The president-elect also maintained his plans to levy heavy tariffs on the nation's top trading partners such as Mexico, Canada and China. When asked about whether this would increase prices for consumers, as many economists have warned, Trump said: "I can't guarantee anything. I can't guarantee tomorrow."
When pressed further by Welker on the fact that tariffs from his first administration cost Americans $80 billion, the president-elect pushed back, saying tariffs "cost Americans nothing" and can even be a tool of diplomacy.
"I have stopped wars with tariffs by saying, 'You guys want to fight, it's great. But both of you are going to pay tariffs to the United States at 100%'," Trump said, without providing evidence of any wars he stopped.
Spending cuts, immigration
Trump has often pointed to tariffs as a source of revenue for the federal government to offset the losses due to his tax cuts in the first term. He has also promised to drastically cut federal spending through the Department of Government Efficiency — an outside group led by tech billionaire Elon Musk and former presidential candidate Vivek Ramaswamy. Trump said Social Security and Medicare are not on the chopping block.

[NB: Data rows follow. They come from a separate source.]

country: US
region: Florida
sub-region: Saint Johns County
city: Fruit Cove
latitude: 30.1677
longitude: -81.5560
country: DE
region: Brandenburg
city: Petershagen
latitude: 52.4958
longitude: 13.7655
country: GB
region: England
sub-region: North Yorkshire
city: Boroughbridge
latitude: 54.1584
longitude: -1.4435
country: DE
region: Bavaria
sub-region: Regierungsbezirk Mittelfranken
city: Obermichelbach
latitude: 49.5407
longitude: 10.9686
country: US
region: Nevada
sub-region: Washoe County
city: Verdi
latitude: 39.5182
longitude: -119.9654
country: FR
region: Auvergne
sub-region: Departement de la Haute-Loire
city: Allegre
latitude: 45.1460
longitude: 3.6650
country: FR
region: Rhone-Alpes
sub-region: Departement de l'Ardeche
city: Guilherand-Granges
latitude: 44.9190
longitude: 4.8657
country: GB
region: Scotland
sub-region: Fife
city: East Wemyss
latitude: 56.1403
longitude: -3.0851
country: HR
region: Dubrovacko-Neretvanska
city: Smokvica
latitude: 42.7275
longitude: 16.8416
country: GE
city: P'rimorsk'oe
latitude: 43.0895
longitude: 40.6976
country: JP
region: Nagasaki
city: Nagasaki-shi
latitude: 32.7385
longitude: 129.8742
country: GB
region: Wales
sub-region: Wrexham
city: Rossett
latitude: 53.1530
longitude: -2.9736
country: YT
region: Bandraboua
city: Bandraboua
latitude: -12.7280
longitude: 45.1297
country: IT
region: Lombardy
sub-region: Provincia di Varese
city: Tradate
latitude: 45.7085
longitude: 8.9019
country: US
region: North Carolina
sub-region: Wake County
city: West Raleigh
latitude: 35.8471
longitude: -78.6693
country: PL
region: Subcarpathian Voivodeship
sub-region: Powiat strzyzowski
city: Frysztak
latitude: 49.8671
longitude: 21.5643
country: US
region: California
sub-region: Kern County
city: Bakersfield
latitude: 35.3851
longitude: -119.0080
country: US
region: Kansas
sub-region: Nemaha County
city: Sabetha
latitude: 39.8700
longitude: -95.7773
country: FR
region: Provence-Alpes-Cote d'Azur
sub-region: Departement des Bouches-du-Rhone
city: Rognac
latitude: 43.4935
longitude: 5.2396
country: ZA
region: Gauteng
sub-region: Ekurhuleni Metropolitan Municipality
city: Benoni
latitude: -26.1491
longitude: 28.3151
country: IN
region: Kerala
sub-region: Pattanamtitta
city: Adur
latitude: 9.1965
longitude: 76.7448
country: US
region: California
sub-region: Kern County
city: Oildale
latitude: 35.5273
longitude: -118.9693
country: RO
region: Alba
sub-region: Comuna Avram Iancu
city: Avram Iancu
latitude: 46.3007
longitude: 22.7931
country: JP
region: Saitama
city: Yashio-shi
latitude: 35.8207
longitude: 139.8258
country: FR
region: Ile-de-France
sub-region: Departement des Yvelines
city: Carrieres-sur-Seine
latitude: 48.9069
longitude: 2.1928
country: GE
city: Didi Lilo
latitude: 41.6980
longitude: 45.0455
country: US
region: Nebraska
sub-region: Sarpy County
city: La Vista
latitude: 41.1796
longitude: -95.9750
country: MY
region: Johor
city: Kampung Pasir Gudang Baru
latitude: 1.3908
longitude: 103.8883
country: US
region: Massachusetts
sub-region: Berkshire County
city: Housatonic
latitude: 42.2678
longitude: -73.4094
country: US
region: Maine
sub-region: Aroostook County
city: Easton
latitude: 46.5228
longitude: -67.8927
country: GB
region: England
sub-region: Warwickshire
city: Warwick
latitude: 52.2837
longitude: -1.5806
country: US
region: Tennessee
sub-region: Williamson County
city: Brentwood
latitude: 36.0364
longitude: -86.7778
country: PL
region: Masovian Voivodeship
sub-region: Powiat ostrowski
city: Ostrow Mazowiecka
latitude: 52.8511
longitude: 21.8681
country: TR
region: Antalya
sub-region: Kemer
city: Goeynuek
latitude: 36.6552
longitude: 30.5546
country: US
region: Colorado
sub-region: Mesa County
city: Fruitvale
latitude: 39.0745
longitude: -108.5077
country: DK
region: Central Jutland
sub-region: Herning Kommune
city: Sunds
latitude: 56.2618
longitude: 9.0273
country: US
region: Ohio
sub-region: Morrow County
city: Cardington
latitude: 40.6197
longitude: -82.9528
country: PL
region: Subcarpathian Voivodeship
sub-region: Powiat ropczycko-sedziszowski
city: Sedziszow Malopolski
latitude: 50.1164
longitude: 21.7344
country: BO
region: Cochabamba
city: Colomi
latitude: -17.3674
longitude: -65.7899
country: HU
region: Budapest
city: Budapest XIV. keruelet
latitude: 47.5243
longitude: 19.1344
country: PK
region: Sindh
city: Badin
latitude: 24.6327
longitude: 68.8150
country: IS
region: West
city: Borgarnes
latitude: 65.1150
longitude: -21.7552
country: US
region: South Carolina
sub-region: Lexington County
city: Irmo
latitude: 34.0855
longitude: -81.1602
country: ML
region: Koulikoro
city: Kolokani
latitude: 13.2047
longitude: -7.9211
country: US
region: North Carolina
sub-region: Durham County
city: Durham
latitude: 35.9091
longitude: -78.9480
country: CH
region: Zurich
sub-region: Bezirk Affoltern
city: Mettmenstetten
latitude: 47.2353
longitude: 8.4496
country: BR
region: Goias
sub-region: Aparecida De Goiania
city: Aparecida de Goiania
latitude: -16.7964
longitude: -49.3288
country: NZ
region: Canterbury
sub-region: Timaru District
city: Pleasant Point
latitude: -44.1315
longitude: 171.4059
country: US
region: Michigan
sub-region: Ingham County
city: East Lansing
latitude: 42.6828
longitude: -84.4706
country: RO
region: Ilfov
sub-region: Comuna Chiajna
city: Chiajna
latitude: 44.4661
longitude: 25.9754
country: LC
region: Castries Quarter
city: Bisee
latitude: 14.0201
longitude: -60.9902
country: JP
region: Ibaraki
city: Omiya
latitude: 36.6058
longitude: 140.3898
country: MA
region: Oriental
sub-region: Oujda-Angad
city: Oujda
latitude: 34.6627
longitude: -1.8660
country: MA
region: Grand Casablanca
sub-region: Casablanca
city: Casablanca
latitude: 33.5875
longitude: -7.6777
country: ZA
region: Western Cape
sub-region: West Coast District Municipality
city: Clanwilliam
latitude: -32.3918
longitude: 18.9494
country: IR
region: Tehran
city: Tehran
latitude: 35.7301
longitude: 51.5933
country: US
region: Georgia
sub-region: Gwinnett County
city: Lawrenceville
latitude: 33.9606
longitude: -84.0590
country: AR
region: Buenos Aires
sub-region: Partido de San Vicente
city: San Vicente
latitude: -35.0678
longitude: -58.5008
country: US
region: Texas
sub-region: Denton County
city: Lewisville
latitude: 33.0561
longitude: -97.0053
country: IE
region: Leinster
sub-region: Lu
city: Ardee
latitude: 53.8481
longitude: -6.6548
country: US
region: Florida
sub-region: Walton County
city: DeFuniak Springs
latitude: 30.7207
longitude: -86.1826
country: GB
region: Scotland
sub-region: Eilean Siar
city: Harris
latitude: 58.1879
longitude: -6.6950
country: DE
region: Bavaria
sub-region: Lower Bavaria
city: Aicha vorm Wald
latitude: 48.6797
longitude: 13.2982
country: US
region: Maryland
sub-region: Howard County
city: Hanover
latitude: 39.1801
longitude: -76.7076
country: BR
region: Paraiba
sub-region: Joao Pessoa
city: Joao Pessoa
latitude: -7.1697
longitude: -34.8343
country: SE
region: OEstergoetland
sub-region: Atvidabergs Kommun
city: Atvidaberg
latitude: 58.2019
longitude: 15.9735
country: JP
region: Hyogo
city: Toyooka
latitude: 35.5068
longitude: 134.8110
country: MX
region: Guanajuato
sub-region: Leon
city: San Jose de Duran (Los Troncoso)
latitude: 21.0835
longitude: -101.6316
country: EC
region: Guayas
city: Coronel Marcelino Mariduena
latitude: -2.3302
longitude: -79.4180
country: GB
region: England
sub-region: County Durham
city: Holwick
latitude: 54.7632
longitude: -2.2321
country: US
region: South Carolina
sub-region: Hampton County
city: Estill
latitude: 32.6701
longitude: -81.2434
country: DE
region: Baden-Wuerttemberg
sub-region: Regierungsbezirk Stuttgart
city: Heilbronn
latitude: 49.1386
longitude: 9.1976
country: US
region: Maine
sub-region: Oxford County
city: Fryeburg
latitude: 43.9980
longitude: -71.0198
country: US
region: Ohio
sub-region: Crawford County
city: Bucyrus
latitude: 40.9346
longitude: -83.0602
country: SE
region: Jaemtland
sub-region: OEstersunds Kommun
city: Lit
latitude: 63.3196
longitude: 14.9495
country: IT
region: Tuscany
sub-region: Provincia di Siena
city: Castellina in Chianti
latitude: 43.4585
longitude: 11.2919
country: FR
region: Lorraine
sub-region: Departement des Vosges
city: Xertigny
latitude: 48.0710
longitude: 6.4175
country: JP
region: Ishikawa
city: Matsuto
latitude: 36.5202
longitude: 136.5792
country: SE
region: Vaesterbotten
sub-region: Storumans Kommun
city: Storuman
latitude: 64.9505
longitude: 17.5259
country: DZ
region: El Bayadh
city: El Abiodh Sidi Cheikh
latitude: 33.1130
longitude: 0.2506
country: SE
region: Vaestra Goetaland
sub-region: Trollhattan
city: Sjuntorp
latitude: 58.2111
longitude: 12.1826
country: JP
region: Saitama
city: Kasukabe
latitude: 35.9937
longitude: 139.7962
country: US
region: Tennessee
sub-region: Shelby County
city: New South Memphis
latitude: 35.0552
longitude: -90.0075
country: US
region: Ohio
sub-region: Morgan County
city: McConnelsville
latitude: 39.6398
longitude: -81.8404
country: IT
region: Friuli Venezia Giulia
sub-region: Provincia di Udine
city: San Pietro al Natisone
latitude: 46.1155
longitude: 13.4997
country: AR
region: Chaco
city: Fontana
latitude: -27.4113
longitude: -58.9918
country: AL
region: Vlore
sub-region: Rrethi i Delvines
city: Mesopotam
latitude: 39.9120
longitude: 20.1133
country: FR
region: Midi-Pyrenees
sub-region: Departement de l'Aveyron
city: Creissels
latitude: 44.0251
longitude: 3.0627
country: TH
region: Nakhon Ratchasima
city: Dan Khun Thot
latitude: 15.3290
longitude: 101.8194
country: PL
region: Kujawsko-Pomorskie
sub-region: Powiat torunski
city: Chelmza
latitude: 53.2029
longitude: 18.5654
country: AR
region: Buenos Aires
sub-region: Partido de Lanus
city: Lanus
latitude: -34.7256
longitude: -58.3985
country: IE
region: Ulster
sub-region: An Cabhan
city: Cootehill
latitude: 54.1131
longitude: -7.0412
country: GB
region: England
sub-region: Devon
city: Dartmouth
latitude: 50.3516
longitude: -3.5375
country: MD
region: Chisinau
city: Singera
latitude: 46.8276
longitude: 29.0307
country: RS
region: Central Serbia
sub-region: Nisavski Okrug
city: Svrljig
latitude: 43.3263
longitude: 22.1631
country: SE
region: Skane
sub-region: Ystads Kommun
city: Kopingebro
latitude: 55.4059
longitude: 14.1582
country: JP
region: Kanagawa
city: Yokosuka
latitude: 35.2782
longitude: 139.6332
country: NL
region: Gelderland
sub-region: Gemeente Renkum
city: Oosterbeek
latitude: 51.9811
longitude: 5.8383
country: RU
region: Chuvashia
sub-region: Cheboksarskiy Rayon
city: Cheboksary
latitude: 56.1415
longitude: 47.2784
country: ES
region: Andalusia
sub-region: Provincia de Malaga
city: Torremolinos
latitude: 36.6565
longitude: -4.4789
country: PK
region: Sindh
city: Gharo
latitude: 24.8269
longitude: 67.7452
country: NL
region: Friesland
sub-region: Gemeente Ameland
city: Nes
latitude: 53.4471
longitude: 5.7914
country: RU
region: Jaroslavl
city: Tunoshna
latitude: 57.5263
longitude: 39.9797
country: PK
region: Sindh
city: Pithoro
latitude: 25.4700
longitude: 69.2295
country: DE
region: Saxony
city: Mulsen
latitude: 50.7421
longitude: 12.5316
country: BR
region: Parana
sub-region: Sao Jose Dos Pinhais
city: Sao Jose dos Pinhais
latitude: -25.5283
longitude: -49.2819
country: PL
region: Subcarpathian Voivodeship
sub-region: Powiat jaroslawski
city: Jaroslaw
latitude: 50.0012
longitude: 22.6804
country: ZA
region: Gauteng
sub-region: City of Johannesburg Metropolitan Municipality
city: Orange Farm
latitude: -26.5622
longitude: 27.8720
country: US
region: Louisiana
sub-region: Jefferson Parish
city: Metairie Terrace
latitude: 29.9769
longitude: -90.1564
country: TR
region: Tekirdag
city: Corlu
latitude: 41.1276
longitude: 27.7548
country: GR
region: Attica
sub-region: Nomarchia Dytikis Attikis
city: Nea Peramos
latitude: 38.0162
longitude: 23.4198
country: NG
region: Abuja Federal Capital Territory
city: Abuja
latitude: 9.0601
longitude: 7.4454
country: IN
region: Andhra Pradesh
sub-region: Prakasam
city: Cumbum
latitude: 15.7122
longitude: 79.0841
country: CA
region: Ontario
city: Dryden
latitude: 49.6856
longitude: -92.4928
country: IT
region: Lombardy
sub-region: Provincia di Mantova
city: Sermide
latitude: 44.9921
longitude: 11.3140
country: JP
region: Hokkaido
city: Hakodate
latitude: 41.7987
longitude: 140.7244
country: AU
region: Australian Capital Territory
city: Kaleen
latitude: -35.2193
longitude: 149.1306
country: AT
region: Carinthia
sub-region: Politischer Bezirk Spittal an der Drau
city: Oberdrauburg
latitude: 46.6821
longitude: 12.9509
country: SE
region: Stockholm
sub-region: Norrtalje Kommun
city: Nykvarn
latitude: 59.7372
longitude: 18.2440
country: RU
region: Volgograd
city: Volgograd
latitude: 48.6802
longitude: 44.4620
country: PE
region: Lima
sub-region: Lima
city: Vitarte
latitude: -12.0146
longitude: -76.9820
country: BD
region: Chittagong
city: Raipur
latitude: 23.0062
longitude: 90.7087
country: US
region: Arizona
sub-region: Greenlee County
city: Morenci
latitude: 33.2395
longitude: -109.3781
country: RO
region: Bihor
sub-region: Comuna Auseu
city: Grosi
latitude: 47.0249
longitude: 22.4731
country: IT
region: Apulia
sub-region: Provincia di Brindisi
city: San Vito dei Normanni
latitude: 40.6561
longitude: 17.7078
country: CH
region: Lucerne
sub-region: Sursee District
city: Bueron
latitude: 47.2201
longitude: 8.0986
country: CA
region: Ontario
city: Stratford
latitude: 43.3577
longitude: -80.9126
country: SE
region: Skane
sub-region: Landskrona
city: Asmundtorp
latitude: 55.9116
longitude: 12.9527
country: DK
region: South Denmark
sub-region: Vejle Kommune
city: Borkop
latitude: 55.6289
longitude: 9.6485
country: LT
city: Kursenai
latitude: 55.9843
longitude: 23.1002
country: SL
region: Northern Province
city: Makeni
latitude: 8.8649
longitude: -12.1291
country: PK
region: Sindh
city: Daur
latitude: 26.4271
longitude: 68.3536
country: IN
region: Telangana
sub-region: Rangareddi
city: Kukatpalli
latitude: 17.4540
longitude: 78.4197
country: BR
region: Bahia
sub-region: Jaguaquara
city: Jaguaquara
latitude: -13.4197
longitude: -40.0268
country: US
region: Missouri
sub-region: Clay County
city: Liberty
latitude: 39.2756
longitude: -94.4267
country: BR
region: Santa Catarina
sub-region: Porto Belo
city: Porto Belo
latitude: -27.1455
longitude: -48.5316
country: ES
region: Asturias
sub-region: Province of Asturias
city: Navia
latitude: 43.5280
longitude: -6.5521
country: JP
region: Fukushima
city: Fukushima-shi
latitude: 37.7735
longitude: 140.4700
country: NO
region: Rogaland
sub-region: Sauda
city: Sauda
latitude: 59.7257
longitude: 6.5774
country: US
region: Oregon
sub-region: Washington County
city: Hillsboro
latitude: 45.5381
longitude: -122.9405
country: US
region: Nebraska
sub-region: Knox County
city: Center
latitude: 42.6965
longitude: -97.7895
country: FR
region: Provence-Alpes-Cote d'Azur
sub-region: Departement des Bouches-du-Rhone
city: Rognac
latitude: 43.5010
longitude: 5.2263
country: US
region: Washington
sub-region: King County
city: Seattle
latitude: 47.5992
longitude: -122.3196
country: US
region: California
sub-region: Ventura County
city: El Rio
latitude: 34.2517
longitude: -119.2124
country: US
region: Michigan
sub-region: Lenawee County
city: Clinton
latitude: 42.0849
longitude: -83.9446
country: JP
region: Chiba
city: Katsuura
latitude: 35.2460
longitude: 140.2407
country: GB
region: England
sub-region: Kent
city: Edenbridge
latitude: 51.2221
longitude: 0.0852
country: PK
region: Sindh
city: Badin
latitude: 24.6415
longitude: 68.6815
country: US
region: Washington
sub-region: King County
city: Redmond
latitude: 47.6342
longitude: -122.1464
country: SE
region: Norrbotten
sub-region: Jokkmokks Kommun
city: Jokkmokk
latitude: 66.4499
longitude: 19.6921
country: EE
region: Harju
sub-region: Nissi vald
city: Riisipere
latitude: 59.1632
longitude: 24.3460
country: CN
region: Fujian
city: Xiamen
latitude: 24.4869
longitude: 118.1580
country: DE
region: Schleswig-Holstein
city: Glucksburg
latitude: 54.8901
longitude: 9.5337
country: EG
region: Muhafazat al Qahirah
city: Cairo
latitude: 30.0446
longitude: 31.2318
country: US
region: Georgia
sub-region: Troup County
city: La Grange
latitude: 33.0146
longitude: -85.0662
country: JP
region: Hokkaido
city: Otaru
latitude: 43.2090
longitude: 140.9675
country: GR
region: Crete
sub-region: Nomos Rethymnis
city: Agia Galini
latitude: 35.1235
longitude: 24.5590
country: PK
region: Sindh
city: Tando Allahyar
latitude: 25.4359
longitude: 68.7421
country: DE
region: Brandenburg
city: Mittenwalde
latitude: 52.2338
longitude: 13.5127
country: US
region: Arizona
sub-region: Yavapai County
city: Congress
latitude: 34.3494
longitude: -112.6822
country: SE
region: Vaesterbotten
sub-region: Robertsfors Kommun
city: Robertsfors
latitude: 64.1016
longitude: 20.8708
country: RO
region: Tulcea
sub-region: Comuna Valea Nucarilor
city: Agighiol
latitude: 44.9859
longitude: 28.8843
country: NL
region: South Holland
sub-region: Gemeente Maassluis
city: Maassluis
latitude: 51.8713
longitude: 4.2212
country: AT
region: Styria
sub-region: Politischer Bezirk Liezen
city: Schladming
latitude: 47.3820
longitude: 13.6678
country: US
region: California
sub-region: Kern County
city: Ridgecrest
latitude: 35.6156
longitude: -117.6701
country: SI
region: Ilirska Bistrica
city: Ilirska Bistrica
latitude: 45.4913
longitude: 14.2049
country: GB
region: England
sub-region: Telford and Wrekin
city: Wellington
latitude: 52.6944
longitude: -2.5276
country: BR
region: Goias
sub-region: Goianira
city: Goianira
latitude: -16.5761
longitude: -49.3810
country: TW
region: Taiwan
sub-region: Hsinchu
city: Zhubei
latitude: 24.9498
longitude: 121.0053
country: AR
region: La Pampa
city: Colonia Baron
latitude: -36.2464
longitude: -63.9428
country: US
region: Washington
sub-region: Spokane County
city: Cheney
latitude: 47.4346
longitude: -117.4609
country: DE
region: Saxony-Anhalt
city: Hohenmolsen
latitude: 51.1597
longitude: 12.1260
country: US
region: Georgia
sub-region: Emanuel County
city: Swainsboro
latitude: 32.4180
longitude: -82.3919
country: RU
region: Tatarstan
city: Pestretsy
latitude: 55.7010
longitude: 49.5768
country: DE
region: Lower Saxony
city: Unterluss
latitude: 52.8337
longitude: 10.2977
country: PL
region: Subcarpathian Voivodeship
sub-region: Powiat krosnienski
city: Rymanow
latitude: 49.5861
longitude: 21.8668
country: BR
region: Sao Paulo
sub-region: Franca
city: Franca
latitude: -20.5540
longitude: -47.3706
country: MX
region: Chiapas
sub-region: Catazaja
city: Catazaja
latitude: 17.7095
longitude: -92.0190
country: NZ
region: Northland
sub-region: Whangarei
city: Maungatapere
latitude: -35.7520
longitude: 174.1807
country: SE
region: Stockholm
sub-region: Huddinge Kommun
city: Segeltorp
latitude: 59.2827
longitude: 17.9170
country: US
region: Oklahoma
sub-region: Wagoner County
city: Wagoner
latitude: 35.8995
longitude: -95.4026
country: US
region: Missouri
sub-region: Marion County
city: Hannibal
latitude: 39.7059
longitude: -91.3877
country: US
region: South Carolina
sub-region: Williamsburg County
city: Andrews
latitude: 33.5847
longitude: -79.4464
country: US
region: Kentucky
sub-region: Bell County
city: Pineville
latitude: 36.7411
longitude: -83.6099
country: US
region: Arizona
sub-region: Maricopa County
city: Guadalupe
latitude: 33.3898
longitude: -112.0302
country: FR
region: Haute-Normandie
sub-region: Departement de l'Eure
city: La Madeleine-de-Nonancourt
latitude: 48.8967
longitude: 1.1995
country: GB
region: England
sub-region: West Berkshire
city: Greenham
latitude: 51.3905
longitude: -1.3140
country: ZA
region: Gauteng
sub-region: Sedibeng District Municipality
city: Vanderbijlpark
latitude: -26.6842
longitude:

"I said to people we're not touching Social Security, other than we make it more efficient," Trump said. "But the people are going to get what they're getting."
On the topic of health care, Trump did not offer a clear path forward. During his first presidency, Trump spent his first months in office trying to repeal and replace the Affordable Care Act.
When asked if he'd do the same this time around Trump said, "Obamacare stinks. If we come up with a better answer, I would present that answer to Democrats and to everybody else and I'd do something about it."
Immigration remains a top priority for Trump. During the NBC interview, he stood by his plans to implement mass deportations of people living in the U.S. illegally. Trump said he'd start with convicted criminals, but he'd go beyond that group.
"Well, I think you have to do it, and it's a hard — it's a very tough thing to do," Trump said. "It's — but you have to have, you know, you have rules, regulations, laws. They came in illegally."
When asked if he wants Dreamers — those brought to the country as children and registered to the Deferred Action for Childhood Arrivals program — to stay in the U.S., Trump said, "I do. I want to be able to work something out."
But he also repeated his desire to end birthright citizenship on Day One — though he conceded it may require a constitutional amendment, which would take a long time, if ever.
"We have to end it," Trump said, adding that it was "ridiculous." He also said birthright citizenship was uniquely American — though more than two dozen nations provide it.
Asked about mixed-status families, he suggested the best way to avoid family separation would be to send American citizen children away with their undocumented parents. And he acknowledged that there could well be images that emerge from these policies that turn the public against them.
On abortion, Trump continued to acknowledge to political potency of the issue and said he would not get in the way of abortion pill distribution.
"Will you restrict the availability of abortion pills when you're in office?" Welker asked.